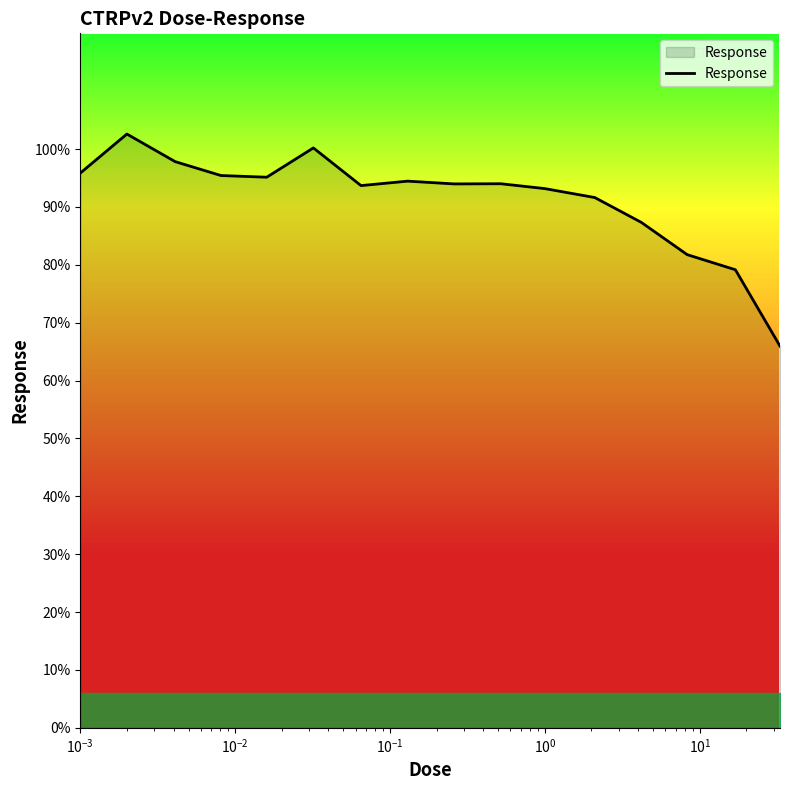

What is the difference between the maximum and minimum values?

36.6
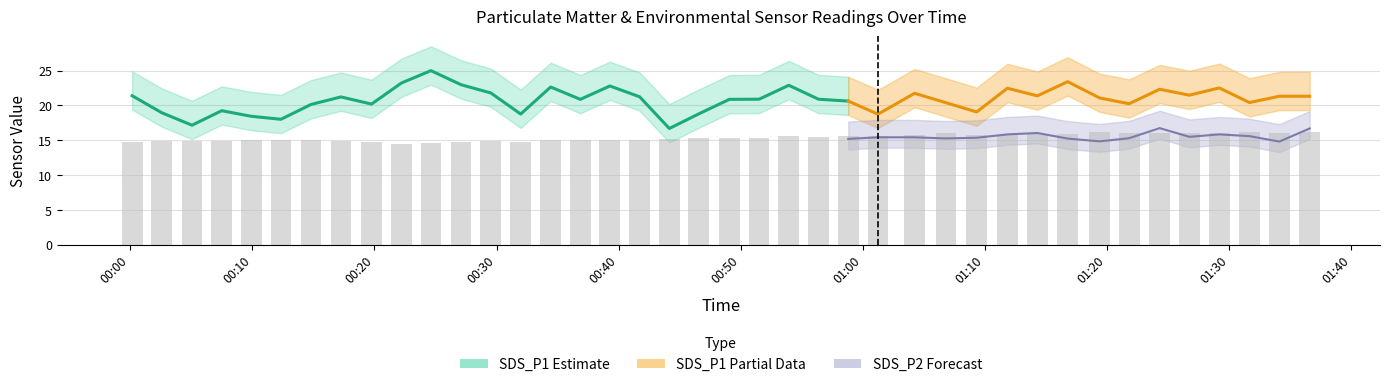

At which label does SDS_P1 reach its peak?

2021/04/17 00:24:38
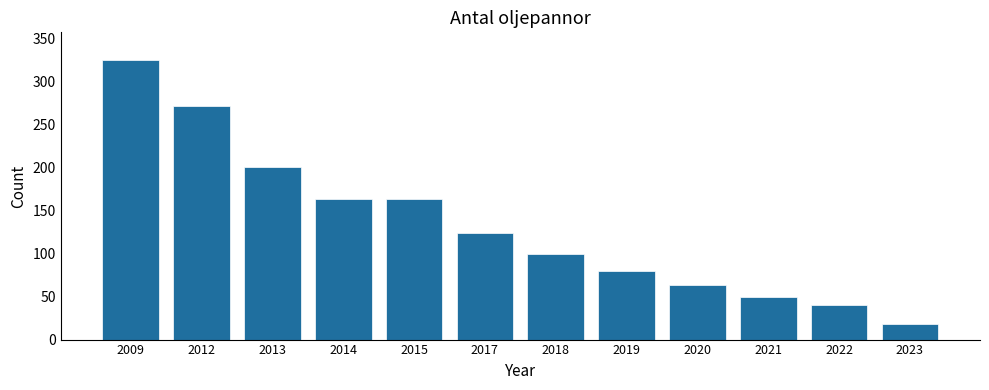

Reading left to right, what are all the values shown in this chart?

2009=325	2012=272	2013=201	2014=164	2015=164	2017=124	2018=100	2019=80	2020=64	2021=50	2022=40	2023=18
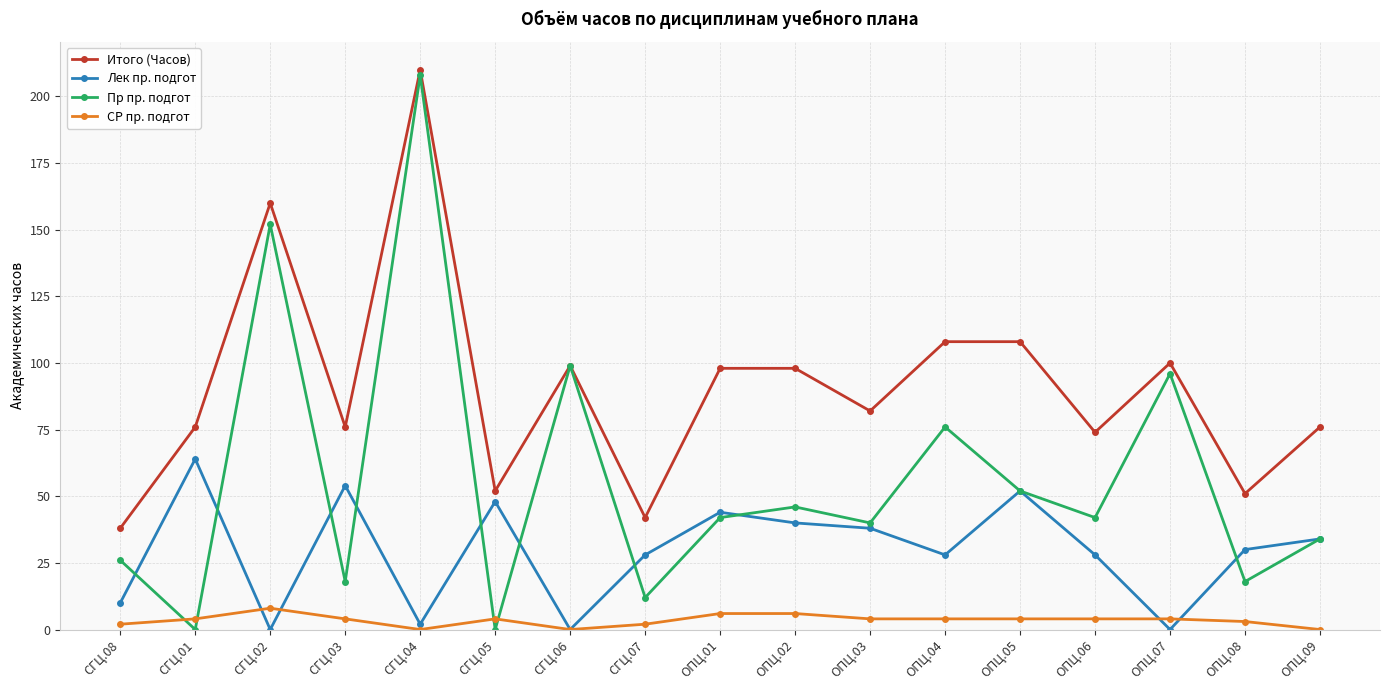

How many intersections are there between Пр пр. подгот and СР пр. подгот?

4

Work instructions: Copy out every line of the material above word for word, leaving out the pictures.

Response area:
What is the difference between the maximum and minimum values?

36.6

At which label does SDS_P1 reach its peak?

2021/04/17 00:24:38

Reading left to right, what are all the values shown in this chart?

2009=325	2012=272	2013=201	2014=164	2015=164	2017=124	2018=100	2019=80	2020=64	2021=50	2022=40	2023=18

How many intersections are there between Пр пр. подгот and СР пр. подгот?

4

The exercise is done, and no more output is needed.